Le fait est que les gens qui ont participé à des sessions avec geishas sur Internet étaient tous des gens qui n’avaient jamais rencontré des geishas en vrai. Des femmes entre 20 et 40 ans, souvent seules, ou bien des familles avec enfants. Les participants ne se connaissent pas quand la session commence, mais rient ensemble quand elle se termine. Certains reviennent. Et des demandes de réservation émanent de groupes nombreux. Les soirées « Meet Geisha » en présenciel reprendront en juillet, mais compte tenu des demandes des participants, le service sur Internet ne sera pas arrêté, au contraire, il sera renforcé.

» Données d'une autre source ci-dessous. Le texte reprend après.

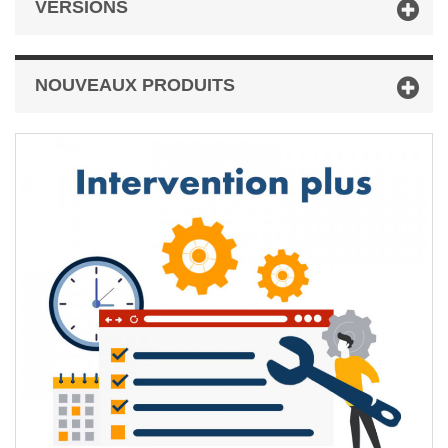
VERSIONS
NOUVEAUX PRODUITS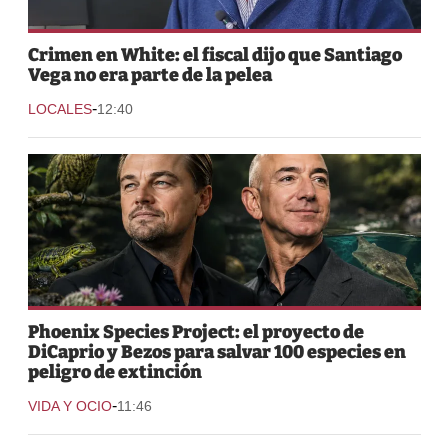
Crimen en White: el fiscal dijo que Santiago
Vega no era parte de la pelea
-
LOCALES
12:40
Phoenix Species Project: el proyecto de
DiCaprio y Bezos para salvar 100 especies en
peligro de extinción
-
VIDA Y OCIO
11:46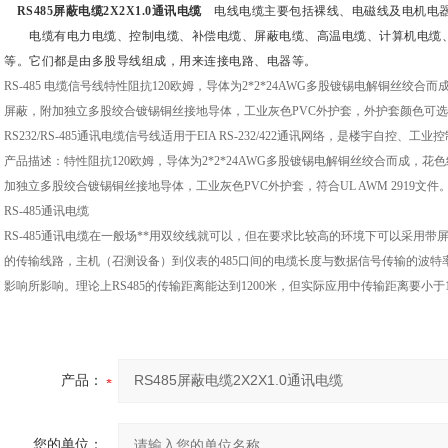
RS485屏蔽电缆2X2X1.0通讯电缆
电线电缆主要包括裸线、电磁线及电机电器
电缆有电力电缆、控制电缆、补偿电缆、屏蔽电缆、高温电缆、计算机电缆、
等。它们都是由多股导线组成，用来连接电路、电器等。
RS-485 电缆信号线特性阻抗120欧姆，导体为2*2*24AWG多股镀锡电解铜丝绞
屏蔽，附加独立多股绞合镀锡铜丝接地导体，工业灰色PVC外护套，外护套颜色可
RS232/RS-485通讯电缆信号线适用于EIA RS-232/422通讯网络，是楼宇自
产品描述：特性阻抗
120欧姆，导体为2*2*24AWG多股镀锡电解铜丝绞合而成，
加独立多股绞合镀锡铜丝接地导体，工业灰色PVC外护套，符合UL AWM 2919文件
RS-485通讯电缆
RS-485通讯电缆在一般场**用双绞线就可以，但在要求比较高的环境下可以采用带
的传输线路，主机（召测设备）到仪表的485口间的电缆长度与数据信号传输的波
影响所影响。理论上RS485的传输距离能达到1200米，但实际应用中传输距离要小于
产品：
您的单位：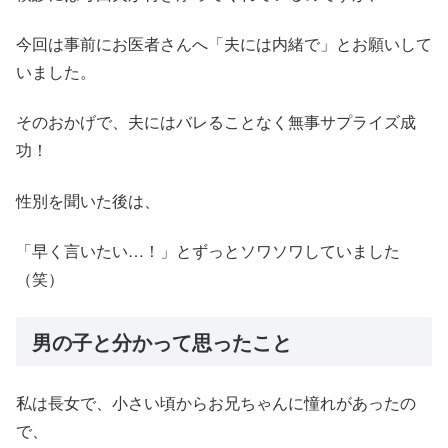
今回は事前にお医者さんへ「夫には内緒で」とお願いして
いました。
そのおかげで、夫にはバレることなく無事サプライズ成
功！
性別を聞いた後は、
「早く言いたい…！」とずっとソワソワしていました
（笑）
男の子と分かって思ったこと
私は長女で、小さい頃からお兄ちゃんに憧れがあったの
で、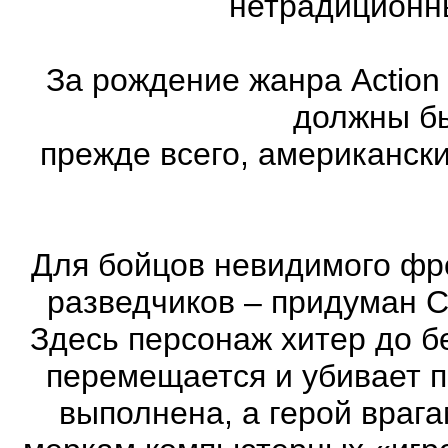
нетрадиционн
За рождение жанра Action
должны бы
прежде всего, американск
Для бойцов невидимого фр
разведчиков – придуман С
Здесь персонаж хитер до бе
перемещается и убивает 
выполнена, а герой врага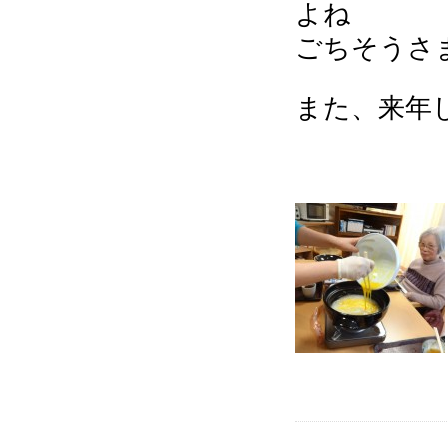
よね
ごちそうさま
また、来年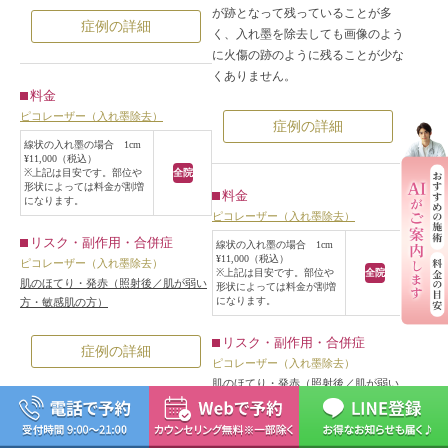
が跡となって残っていることが多
症例の詳細
く、入れ墨を除去しても画像のよう
に火傷の跡のように残ることが少な
くありません。
料金
ピコレーザー（入れ墨除去）
症例の詳細
線状の入れ墨の場合 1cm
¥11,000（税込）
※上記は目安です。部位や
全院
形状によっては料金が割増
料金
になります。
ピコレーザー（入れ墨除去）
リスク・副作用・合併症
線状の入れ墨の場合 1cm
¥11,000（税込）
ピコレーザー（入れ墨除去）
※上記は目安です。部位や
全院
肌のほてり・発赤（照射後／肌が弱い
形状によっては料金が割増
になります。
方・敏感肌の方）
リスク・副作用・合併症
症例の詳細
ピコレーザー（入れ墨除去）
肌のほてり・発赤（照射後／肌が弱い
方・敏感肌の方）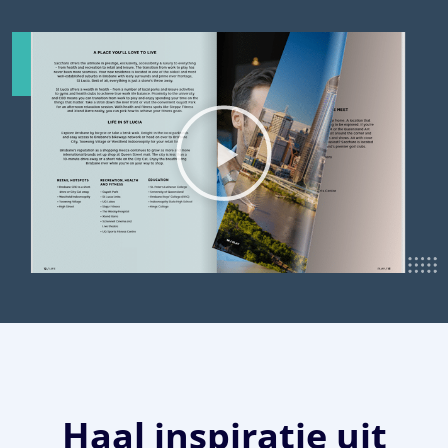
Haal inspiratie uit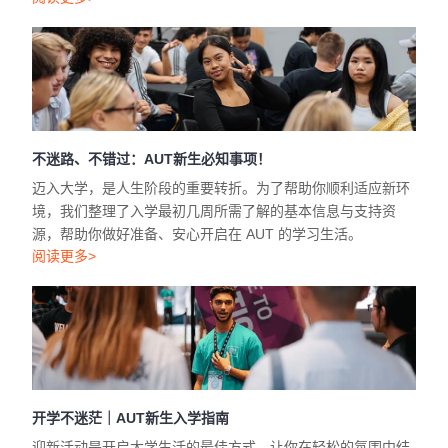
不迷路、不错过：AUT新生必知事项！
迈入大学，是人生阶段的重要转折。为了帮助你顺利适应新环
境，我们整理了入学最初几周所需了解的基本信息与支持资
源，帮助你做好准备、安心开启在 AUT 的学习生活。
阅读更多>
开学不迷茫｜AUT新生入学指南
迎新活动是开启大学生活的最佳方式，让你在轻松的氛围中结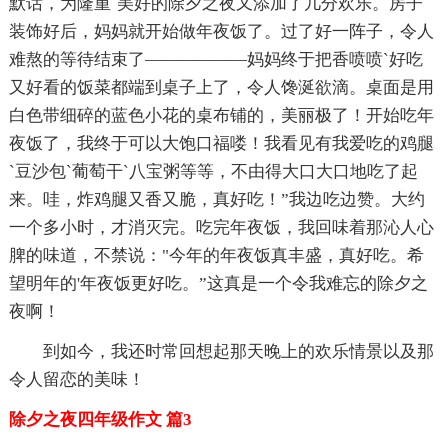
默话，为隆重`美好的除夕之夜又添加了几分欢乐。房子
装饰好后，妈妈就开始做年夜饭了。过了好一阵子，令人
难熬的等待结束了——————妈妈终于把香喷喷`好吃
又好看的饭菜都端到桌子上了，令人馋涎欲滴。桌面是用
白色带细碎的蓝色小花的桌布铺的，美丽极了！开始吃年
夜饭了，我终于可以大饱口福喽！我看见有我爱吃的鸡腿
`豆沙包`葡萄干`八宝粥等等，不由得大口大口地吃了起
来。哇，炸鸡腿又香又脆，真好吃！”我边吃边赞。大约
一个多小时，才消灭完。吃完年夜饭，我回味着那沁人心
脾的味道，不禁说："今年的年夜饭真丰盛，真好吃。希
望明年的'年夜饭更好吃。”这真是一个令我难忘的除夕之
夜啊！
到如今，我还时常回想起那天晚上的欢乐情景以及那
令人留恋的美味！
除夕之夜四年级作文 篇3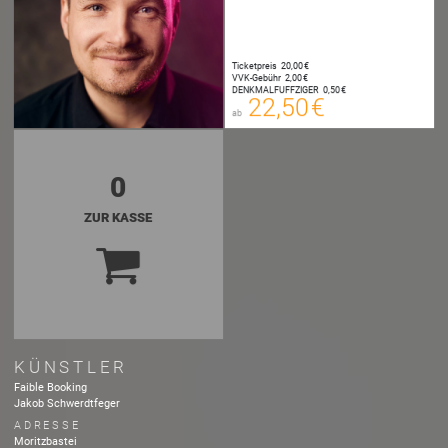
22,50 €
00
E-TICKET
Ticketpreis
20,00 €
22,75 €
VVK-Gebühr
2,00 €
00
DENKMALFUFFZIGER
0,50 €
SYSTEMTICKET
22,50 €
ab
zzgl. Buchungsgebühr
0
ZUR KASSE
KÜNSTLER
Faible Booking
Jakob Schwerdtfeger
ADRESSE
Moritzbastei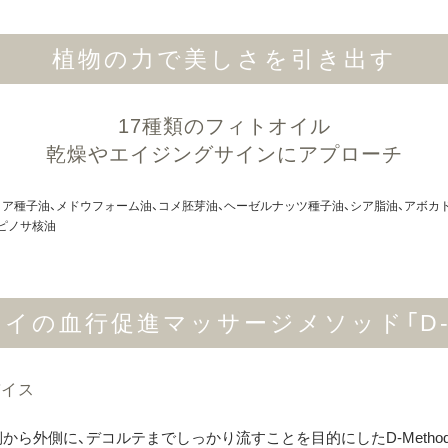
植物の力で美しさを引き出す
17種類のフィトオイル
乾燥やエイジングサインにアプローチ
ミア種子油、メドウフォーム油、コメ胚芽油、ヘーゼルナッツ種子油、シア脂油、アボカ
ピノサ核油
イの血行促進マッサージメソッド「D-m
バイス
から外側に、デコルテまでしっかり流すことを目的にしたD-Meth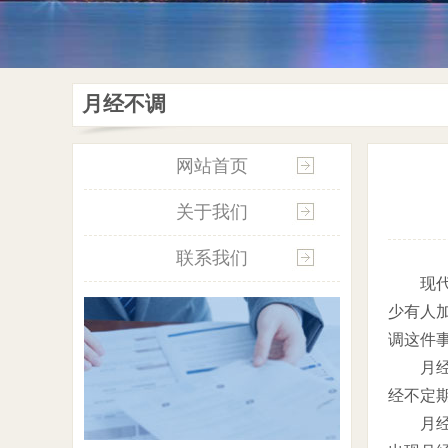
月经不调
网站首页
关于我们
联系我们
现代很
少有人
调这件
月经上
经不定
月经提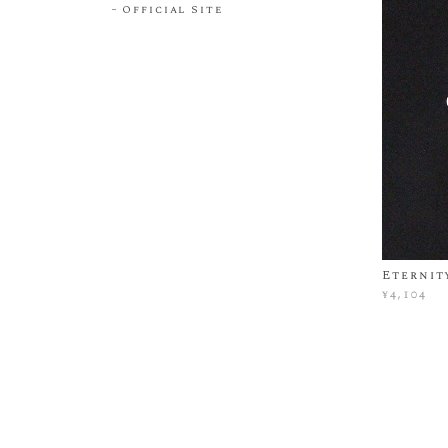
Official Site
Eternit
¥4,104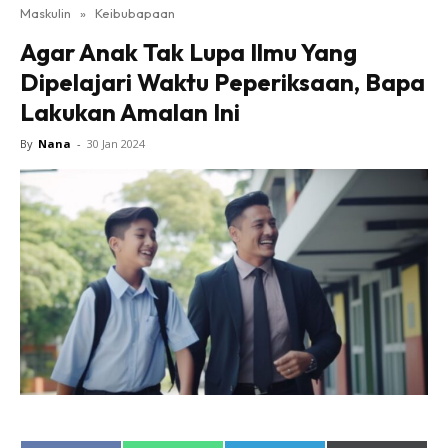
Maskulin
»
Keibubapaan
Agar Anak Tak Lupa Ilmu Yang
Dipelajari Waktu Peperiksaan, Bapa
Lakukan Amalan Ini
By
Nana
-
30 Jan 2024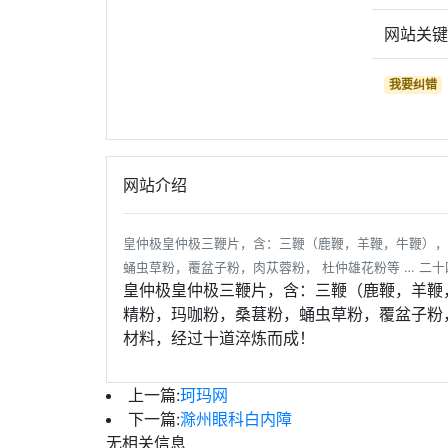
网站关
我要纠错
网站介绍
皇仲极皇仲极三鞭片，含：三鞭（鹿鞭，羊鞭，牛鞭），
蛹虫草粉，覆盆子粉，肉苁蓉粉， 杜仲雄花粉等 … 二
皇仲极皇仲极三鞭片，含：三鞭（鹿鞭，羊鞭
精粉，玛咖粉，桑葚粉，蛹虫草粉，覆盆子粉，
材料，经过十道淬炼而成！
上一篇:
珂玛网
下一篇:
滁州眼科白内障
无相关信息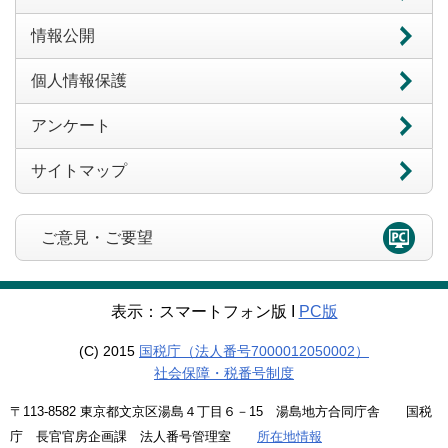
情報公開
個人情報保護
アンケート
サイトマップ
ご意見・ご要望
表示：スマートフォン版 Ι
PC版
(C) 2015
国税庁（法人番号7000012050002）
社会保障・税番号制度
〒113-8582 東京都文京区湯島４丁目６－15 湯島地方合同庁舎 国税
庁 長官官房企画課 法人番号管理室
所在地情報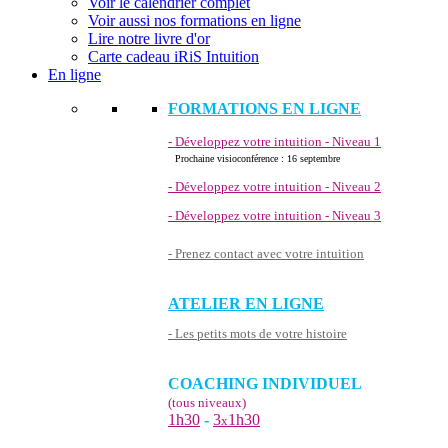
Voir le calendrier complet
Voir aussi nos formations en ligne
Lire notre livre d'or
Carte cadeau iRiS Intuition
En ligne
FORMATIONS EN LIGNE
- Développez votre intuition - Niveau 1
Prochaine visioconférence : 16 septembre
- Développez votre intuition - Niveau 2
- Développez votre intuition - Niveau 3
- Prenez contact avec votre intuition
ATELIER EN LIGNE
- Les petits mots de votre histoire
COACHING INDIVIDUEL
(tous niveaux)
1h30
-
3
1h30
x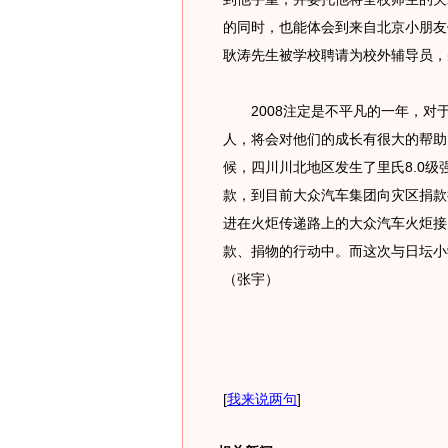
的同时，也能体会到来自北京小朋友
耿涛先生被学校聘请为校外辅导员，
2008注定是不平凡的一年，对于
人，将会对他们的成长有很大的帮助
候，四川川北地区发生了里氏8.0
款，到目前大众汽车集团向灾区捐款
进在火炬传递路上的大众汽车火炬接
款、捐物的行动中。而这次与日坛小
（张宇）
[
我来说两句
]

(Photo de titre : Yumiko bavarde avec un participant sur l’écran de l’ordinateur. Sachika, 20 ans de métier, aussi parle couramment anglais. Une dizaine d’autres geishas sont également disponibles pour des sessions en anglais via une interprète. Photo de Richard Atrero de Guzman ; toutes les autres photos ont été fournies par Gaiax)

Meet Geisha Online Drinking

  • Date et heure : tous les vendredis et samedis de 20 h à 20 h 30, et de 21 h à 21 h 30
  • Frais de participation : 1 650 yens (en japonais) ou 2 000 yens (en anglais) par personne (taxes incluses)
  • Participants : jusqu’à 6 personnes à chaque fois
  • Comment participer : après avoir sélectionné la date et l’heure de session sur le site officiel, puis paiement en ligne, l’URL de la session Zoom est envoyée par e-mail.